The problem with these dreams is that you don’t experience an entire life; more precisely, what you experience is simply your recall of a memory remembering having experienced an entire life. What I think happens is that you are suffering from an Boltzmann brain/Omphalos-style skeptical paradox in real life, where your brain jumps directly to the final memory ‘I lived an entire life’ without all, or even any, of that living actually happening - sort of like a speedrunner glitching a game to jump to the ‘The End’ screen, or the same way that you feel you have Insights™ while on psychedelics, while in reality, all that is happening is you feel you have the feeling of having an insight yoked to an arbitrary statement like ‘a smell of turpentine pervades throughout’ (which can be false).
(This might seem like a fairly exotic thing to do, but brains do a lot of weird things, dreams jump around like crazy and often seem to skip beginnings to start in media res (thus often near endings), and given all the reinforcement learning the brain is doing, a special focus on endings/outcomes would not be surprising, especially as that sort of episode-level learning seems to be one of the best functional explanations for what dreams do.)
That seems fairly consistent with what happened to me. I did not experience my entire life in the dream- just the swim meet and the aftermath, and my memories were things I just summoned in the moment, like just coming up with small pieces of a story in real time. The thing that disturbed me the most wasn’t living another life- though that was disturbing enough- but the fact that a character in the dream knew a truth that “I” did not.
Who knows, maybe it was your right hemisphere.
Shout-outs to them, if so. Almost definitely the first time someone has directly referred to them, that’s got to be very exciting.

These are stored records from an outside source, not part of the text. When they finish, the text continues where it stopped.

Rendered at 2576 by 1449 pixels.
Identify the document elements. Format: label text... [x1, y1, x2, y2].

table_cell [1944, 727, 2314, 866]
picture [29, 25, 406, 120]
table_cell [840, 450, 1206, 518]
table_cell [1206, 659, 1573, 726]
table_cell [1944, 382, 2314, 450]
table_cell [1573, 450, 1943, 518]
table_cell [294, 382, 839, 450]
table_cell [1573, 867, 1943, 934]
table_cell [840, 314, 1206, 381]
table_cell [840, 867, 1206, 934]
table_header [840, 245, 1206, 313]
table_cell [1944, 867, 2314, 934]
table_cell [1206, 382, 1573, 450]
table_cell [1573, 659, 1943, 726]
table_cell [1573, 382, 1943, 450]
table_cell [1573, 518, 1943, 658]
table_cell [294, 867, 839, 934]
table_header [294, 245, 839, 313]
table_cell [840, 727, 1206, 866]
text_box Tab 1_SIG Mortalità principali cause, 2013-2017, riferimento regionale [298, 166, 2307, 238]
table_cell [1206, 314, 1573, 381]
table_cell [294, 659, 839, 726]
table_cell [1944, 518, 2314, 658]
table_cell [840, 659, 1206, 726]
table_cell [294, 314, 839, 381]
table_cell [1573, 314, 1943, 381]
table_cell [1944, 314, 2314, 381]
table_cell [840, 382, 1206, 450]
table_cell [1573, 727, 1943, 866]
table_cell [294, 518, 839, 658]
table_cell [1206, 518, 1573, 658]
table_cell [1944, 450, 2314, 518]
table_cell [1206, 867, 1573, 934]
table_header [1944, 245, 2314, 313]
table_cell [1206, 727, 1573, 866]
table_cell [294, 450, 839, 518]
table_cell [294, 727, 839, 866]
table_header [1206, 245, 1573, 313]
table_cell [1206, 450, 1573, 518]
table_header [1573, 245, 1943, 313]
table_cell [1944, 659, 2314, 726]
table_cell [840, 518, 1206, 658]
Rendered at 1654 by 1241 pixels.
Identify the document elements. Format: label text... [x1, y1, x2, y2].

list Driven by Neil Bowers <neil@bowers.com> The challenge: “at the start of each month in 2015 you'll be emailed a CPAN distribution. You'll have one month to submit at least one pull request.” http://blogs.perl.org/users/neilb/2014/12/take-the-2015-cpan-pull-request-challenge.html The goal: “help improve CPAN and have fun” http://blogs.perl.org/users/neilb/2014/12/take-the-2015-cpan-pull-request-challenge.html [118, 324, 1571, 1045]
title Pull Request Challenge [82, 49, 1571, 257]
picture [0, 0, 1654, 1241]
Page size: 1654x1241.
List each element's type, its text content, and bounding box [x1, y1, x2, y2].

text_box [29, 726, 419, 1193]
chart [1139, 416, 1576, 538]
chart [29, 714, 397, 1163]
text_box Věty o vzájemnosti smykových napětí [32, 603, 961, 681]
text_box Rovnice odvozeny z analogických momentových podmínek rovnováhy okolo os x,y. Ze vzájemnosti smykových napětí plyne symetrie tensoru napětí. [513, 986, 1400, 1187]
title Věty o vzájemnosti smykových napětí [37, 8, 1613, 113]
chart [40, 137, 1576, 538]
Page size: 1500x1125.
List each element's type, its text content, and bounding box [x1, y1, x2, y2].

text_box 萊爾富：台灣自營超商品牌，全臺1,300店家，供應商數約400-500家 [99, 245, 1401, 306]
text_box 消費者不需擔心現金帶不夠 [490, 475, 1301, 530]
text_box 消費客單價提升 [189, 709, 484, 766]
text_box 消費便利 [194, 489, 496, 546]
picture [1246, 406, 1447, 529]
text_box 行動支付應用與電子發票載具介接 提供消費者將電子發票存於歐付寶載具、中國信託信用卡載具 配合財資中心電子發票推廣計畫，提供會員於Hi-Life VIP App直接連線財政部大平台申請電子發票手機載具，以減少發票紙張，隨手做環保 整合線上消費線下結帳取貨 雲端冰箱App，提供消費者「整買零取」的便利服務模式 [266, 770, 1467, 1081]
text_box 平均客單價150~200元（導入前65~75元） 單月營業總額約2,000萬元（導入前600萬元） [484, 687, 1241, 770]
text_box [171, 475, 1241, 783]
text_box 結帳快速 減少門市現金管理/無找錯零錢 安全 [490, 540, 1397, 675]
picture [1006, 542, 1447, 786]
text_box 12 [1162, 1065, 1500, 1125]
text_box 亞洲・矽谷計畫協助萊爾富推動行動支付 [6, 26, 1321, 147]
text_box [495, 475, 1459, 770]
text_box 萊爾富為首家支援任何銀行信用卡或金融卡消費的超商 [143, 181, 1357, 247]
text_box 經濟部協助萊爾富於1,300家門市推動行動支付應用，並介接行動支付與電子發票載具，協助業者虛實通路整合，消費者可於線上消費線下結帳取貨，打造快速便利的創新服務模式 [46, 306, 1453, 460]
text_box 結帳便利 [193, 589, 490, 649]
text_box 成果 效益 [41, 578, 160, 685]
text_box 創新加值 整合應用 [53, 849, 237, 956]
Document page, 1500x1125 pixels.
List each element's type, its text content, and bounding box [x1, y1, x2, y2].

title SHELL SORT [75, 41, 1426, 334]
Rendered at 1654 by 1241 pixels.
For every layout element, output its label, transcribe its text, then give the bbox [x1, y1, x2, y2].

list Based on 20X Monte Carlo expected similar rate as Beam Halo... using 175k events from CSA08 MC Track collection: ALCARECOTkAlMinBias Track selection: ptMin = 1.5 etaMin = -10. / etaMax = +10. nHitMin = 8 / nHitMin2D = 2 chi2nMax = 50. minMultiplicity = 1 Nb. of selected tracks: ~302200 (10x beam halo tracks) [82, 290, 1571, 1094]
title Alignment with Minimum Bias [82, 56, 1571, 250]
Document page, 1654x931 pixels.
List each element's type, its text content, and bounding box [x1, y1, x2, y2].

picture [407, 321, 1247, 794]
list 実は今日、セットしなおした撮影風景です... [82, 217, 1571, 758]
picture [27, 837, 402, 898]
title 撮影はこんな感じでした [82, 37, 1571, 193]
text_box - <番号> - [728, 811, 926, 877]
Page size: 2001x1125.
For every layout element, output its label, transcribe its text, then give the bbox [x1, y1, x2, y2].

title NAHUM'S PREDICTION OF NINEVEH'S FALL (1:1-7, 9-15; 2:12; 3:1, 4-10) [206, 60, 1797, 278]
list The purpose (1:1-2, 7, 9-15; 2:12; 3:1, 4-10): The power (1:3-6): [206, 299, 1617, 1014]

Even if you are not literally their right hemisphere (not like you would know of course), but if you are there and if you have access to high-level knowledge of the world: hi, good job all of these years!
Thanks for the link to the paper on a functional explanation of what dreams do! Do you, by any chance, have more recommendations on what to read on this?
I’ve had fuzzy intuitions that dreams might have something to do with using collected episodes to imagine new ones and do some sort of learning on those (eg maybe improving heuristics/making them more coherent with others/the knowledge or something), but I haven’t properly thought about this or even googled what do people already know, and would be pretty curious if there’s a good collection of links
The usual RL approach to dreams is to treat them as either a kind of exploration (not necessarily model-based, possibly just chopping up memories of episodes to stitch together or doing something intermediate like a successor representation) or focus on the hippocampus which appears to encode spatial representations of memories (which makes sense given agents are embodied and typically must move through space to accomplish anything, as opposed to extremely unnatural behaviors like sitting at a computer all day*) & then be doing something akin to experience-replay to finetune itself.
Maybe look through https://www.reddit.com/r/reinforcementlearning/search?q=flair%3APsych&restrict_sr=on&include_over_18=on&sort=relevance&t=all
* You ever notice how rarely dreams are about computers or smartphones? When I kept a dream journal, I was bemused at how completely unrepresentative of my life it was, primarily in omitting computers; my dreams had plenty of time for all sorts of other boring stuff, like going to school having forgotten to do my homework the night before, however… It’s a bit like how fiction struggles to incorporate computers at all. “Here is our contemporary protagonist who spends 10 hours a day on her computer and/or tablet and/or smartphone. Let’s, uh, have her lose it in the first 10 minutes so we can get the plot going.”
Weirdly enough I dream tons about my phone and laptop. It’s usually how I know if I fell asleep or not(while napping during the day). Do I remember looking at my phone or not.